London: Want to stave off dementia? Shed the flab and try to stay slim in middle age, say researchers.
A new study, led by Karolinska Institutet in Sweden, has found that people who pile on weight in middle age are at a higher risk of developing dementia as they grow older, the latest edition of the `Neurology` journal reported.
Study`s lead author Dr Weili Xu said: "Currently, 1.6 billion adults are overweight or obese worldwide and over 50 per cent of adults in the United States and Europe fit into this category.
"Our results contribute to the growing evidence that controlling body weight or losing weight in middle age could reduce your risk of dementia."
For their study, the researchers studied 8,534 pairs of twins age 65 or older. Of those, 350 were diagnosed with dementia and 114 had possible dementia. Information on each subject`s height and weight had been taken 30 years earlier.

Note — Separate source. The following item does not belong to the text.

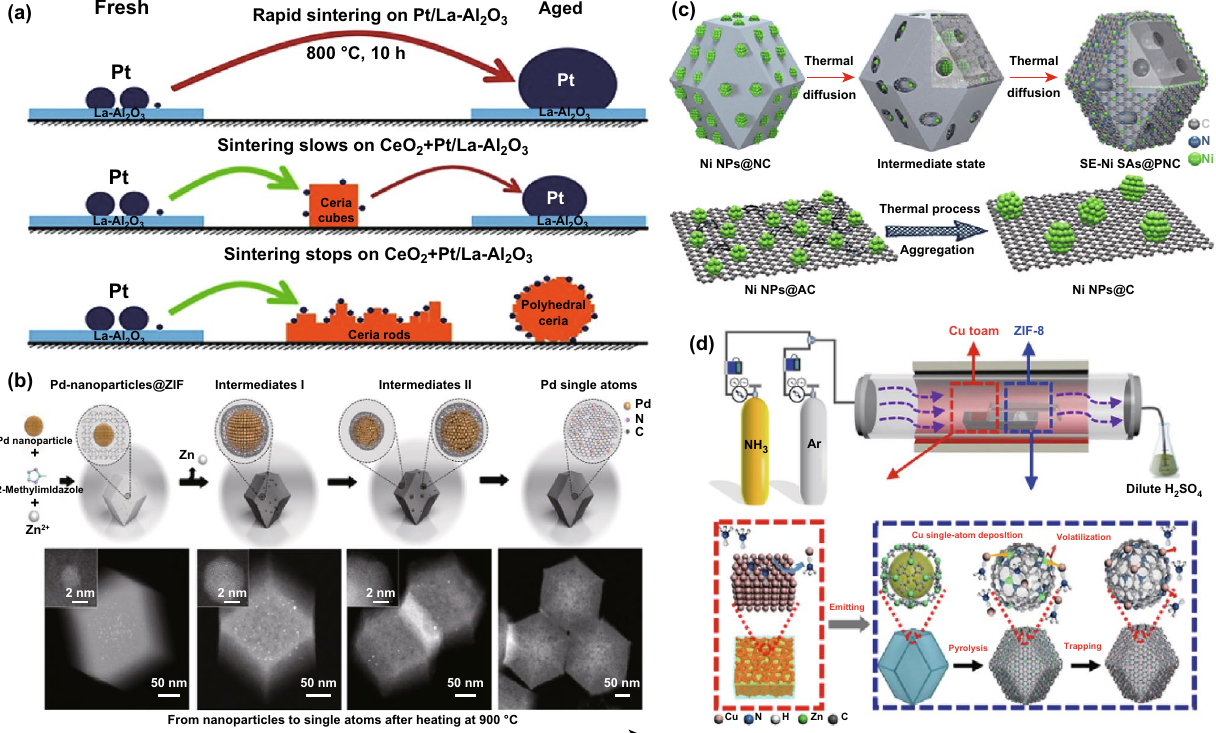
Fig. 6 a Schematic illustration of Pt nanoparticle to Pt SACs. b Schematic illustration of Pd nanoparticle to Pd SACs and structural charac- terizations of Pd SACs. c Scheme of Ni NPs to Ni SACs transformation and structural characterizations. d Schematic of the synthesis of Cu SACs/N–C. a Reproduced from Ref. [156] with permission. Copyright 2016 American Association for the Advancement of Science. c Repro- duced from Ref. [158] with permission. Copyright 2018 Wiley-VCH. b , d Reproduced from Refs. [157, 159] with permission. Copyright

Nearly 30 per cent had been either overweight or obese during middle age. The study found people who were overweight or obese at mid-life had 80 per cent higher risk of developing dementia, Alzheimer`s disease or vascular dementia in later life compared with people with normal body mass index.
The results remained the same after considering other factors, such as education, diabetes and vascular disease, the `Daily Express` reported.
A quarter of those without dementia had been overweight in mid-life, compared with more than a third of those with questionable dementia. It also emerged 39 per cent of those with diagnosed dementia were overweight in mid-life.
Only three per cent of those with no dementia had been obese in mid-life, compared with five per cent of those with questionable dementia and seven per cent of those with diagnosed dementia, the findings revealed.